Kewajiban orang tua untuk mendampingi anak saat menonton TV sangat jarang dapat dipraktekkan. Orang tua juga akan lebih mudah menyalahkan stasiun TV dengan menuding tidak mampu menyajikan siaran yang mendidik dan ramah anak. Pada sisi lain, pemahaman pekerja penyiaran juga perlu ditingkankan agar tetap mengedepankan perlindungan anak dalam mengemas siaran. Sedangkan pada sisi yang lain peran akademisi dan pemerintah dalam melakukan literasi media terkait cara memilih siaran TV dan menonton TV yang baik juga masih minim. Pada posisi ini diperlukan kesadaran bersama dalam upaya melindungi anak dari dampak buruk siaran TV. Perlu pemahaman bersama dalam menyiapkan dan mengemas siaran TV yang berkualitas dan mendidik bagi penerus bangsa. Perlu juga pemahaman dari orang tua terkait acara favorit anak dan membantu anak dalam memilih tontonan yang sesuai.

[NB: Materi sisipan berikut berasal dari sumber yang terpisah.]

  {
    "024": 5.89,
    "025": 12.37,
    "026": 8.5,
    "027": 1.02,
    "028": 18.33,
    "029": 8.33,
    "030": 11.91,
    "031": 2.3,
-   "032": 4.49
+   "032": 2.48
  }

Sejak tahun 2006 sosialisasi terkait cara menonton yang baik dan cerdas sudah dilakukan oleh para aktivis dan pemerhati penyiaran serta KPI. Sosialisasi tersebut salah satunya dikemas dalam kegiatan tahunan berupa gerakan menonton secara sehat. Gerakan tersebut intinya mengajak masyarakat untuk menonton TV dengan waktu maksimal menonton selama 2 jam sehari.

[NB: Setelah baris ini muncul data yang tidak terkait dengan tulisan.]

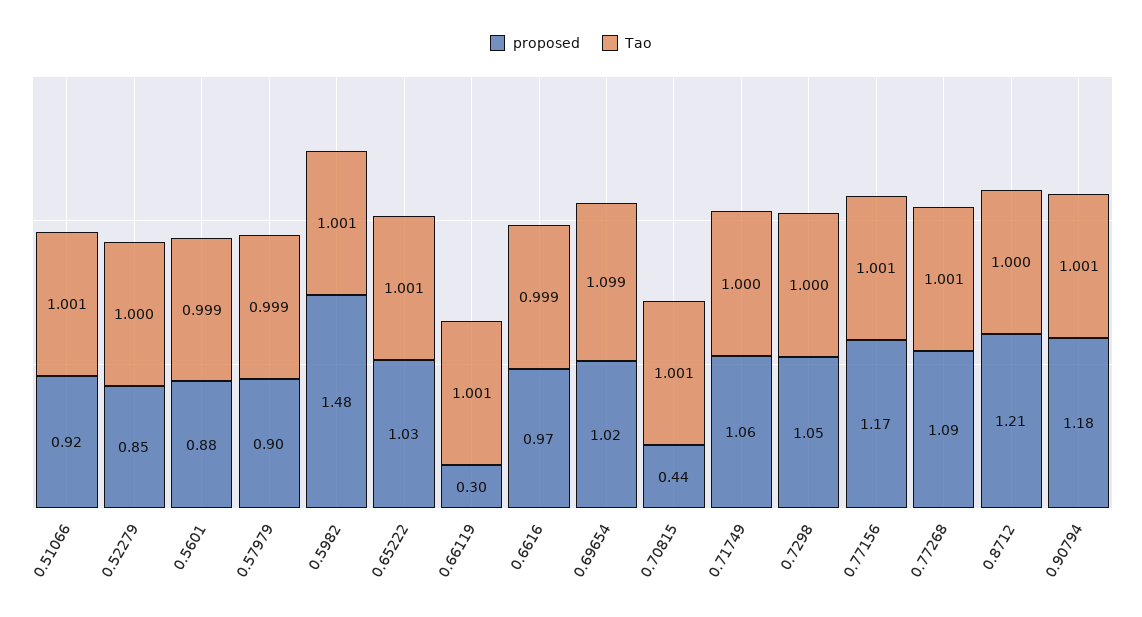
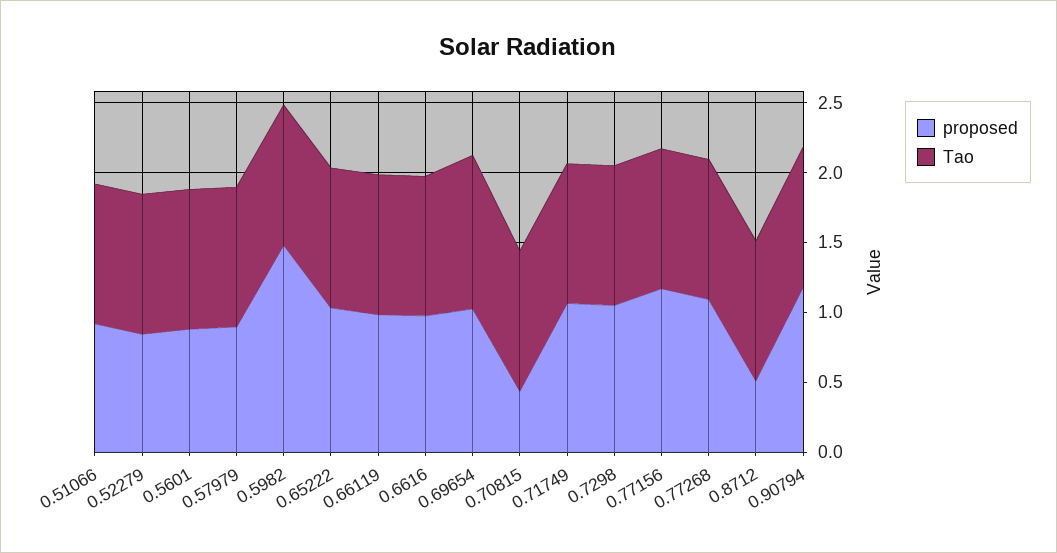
  {
    "proposed": {
      "0.51066": 0.92,
      "0.52279": 0.85,
      "0.5601": 0.88,
      "0.57979": 0.9,
      "0.5982": 1.48,
      "0.65222": 1.03,
-     "0.66119": 0.3,
+     "0.66119": 1,
      "0.6616": 0.97,
      "0.69654": 1.02,
      "0.70815": 0.44,
      "0.71749": 1.06,
      "0.7298": 1.05,
      "0.77156": 1.17,
      "0.77268": 1.09,
-     "0.8712": 1.21,
+     "0.8712": 0.5,
      "0.90794": 1.18
    },
    "Tao": {
      "0.51066": 1.001,
      "0.52279": 1,
      "0.5601": 0.999,
      "0.57979": 0.999,
      "0.5982": 1.001,
      "0.65222": 1.001,
      "0.66119": 1.001,
      "0.6616": 0.999,
      "0.69654": 1.099,
      "0.70815": 1.001,
      "0.71749": 1,
      "0.7298": 1,
      "0.77156": 1.001,
      "0.77268": 1.001,
      "0.8712": 1,
      "0.90794": 1.001
    }
  }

Serta membiasakan diri untuk menjadikan kegiatan menonton TV sebagai pilihan bukan kebiasaan. Terdapat juga program diet menonton TV, yang intinya mengajak masyarakat serta anak-anak untuk mengurangi waktu menonton TV. Kini tinggal peran orang tua dalam melindungi anak dari doktrin siaran TV.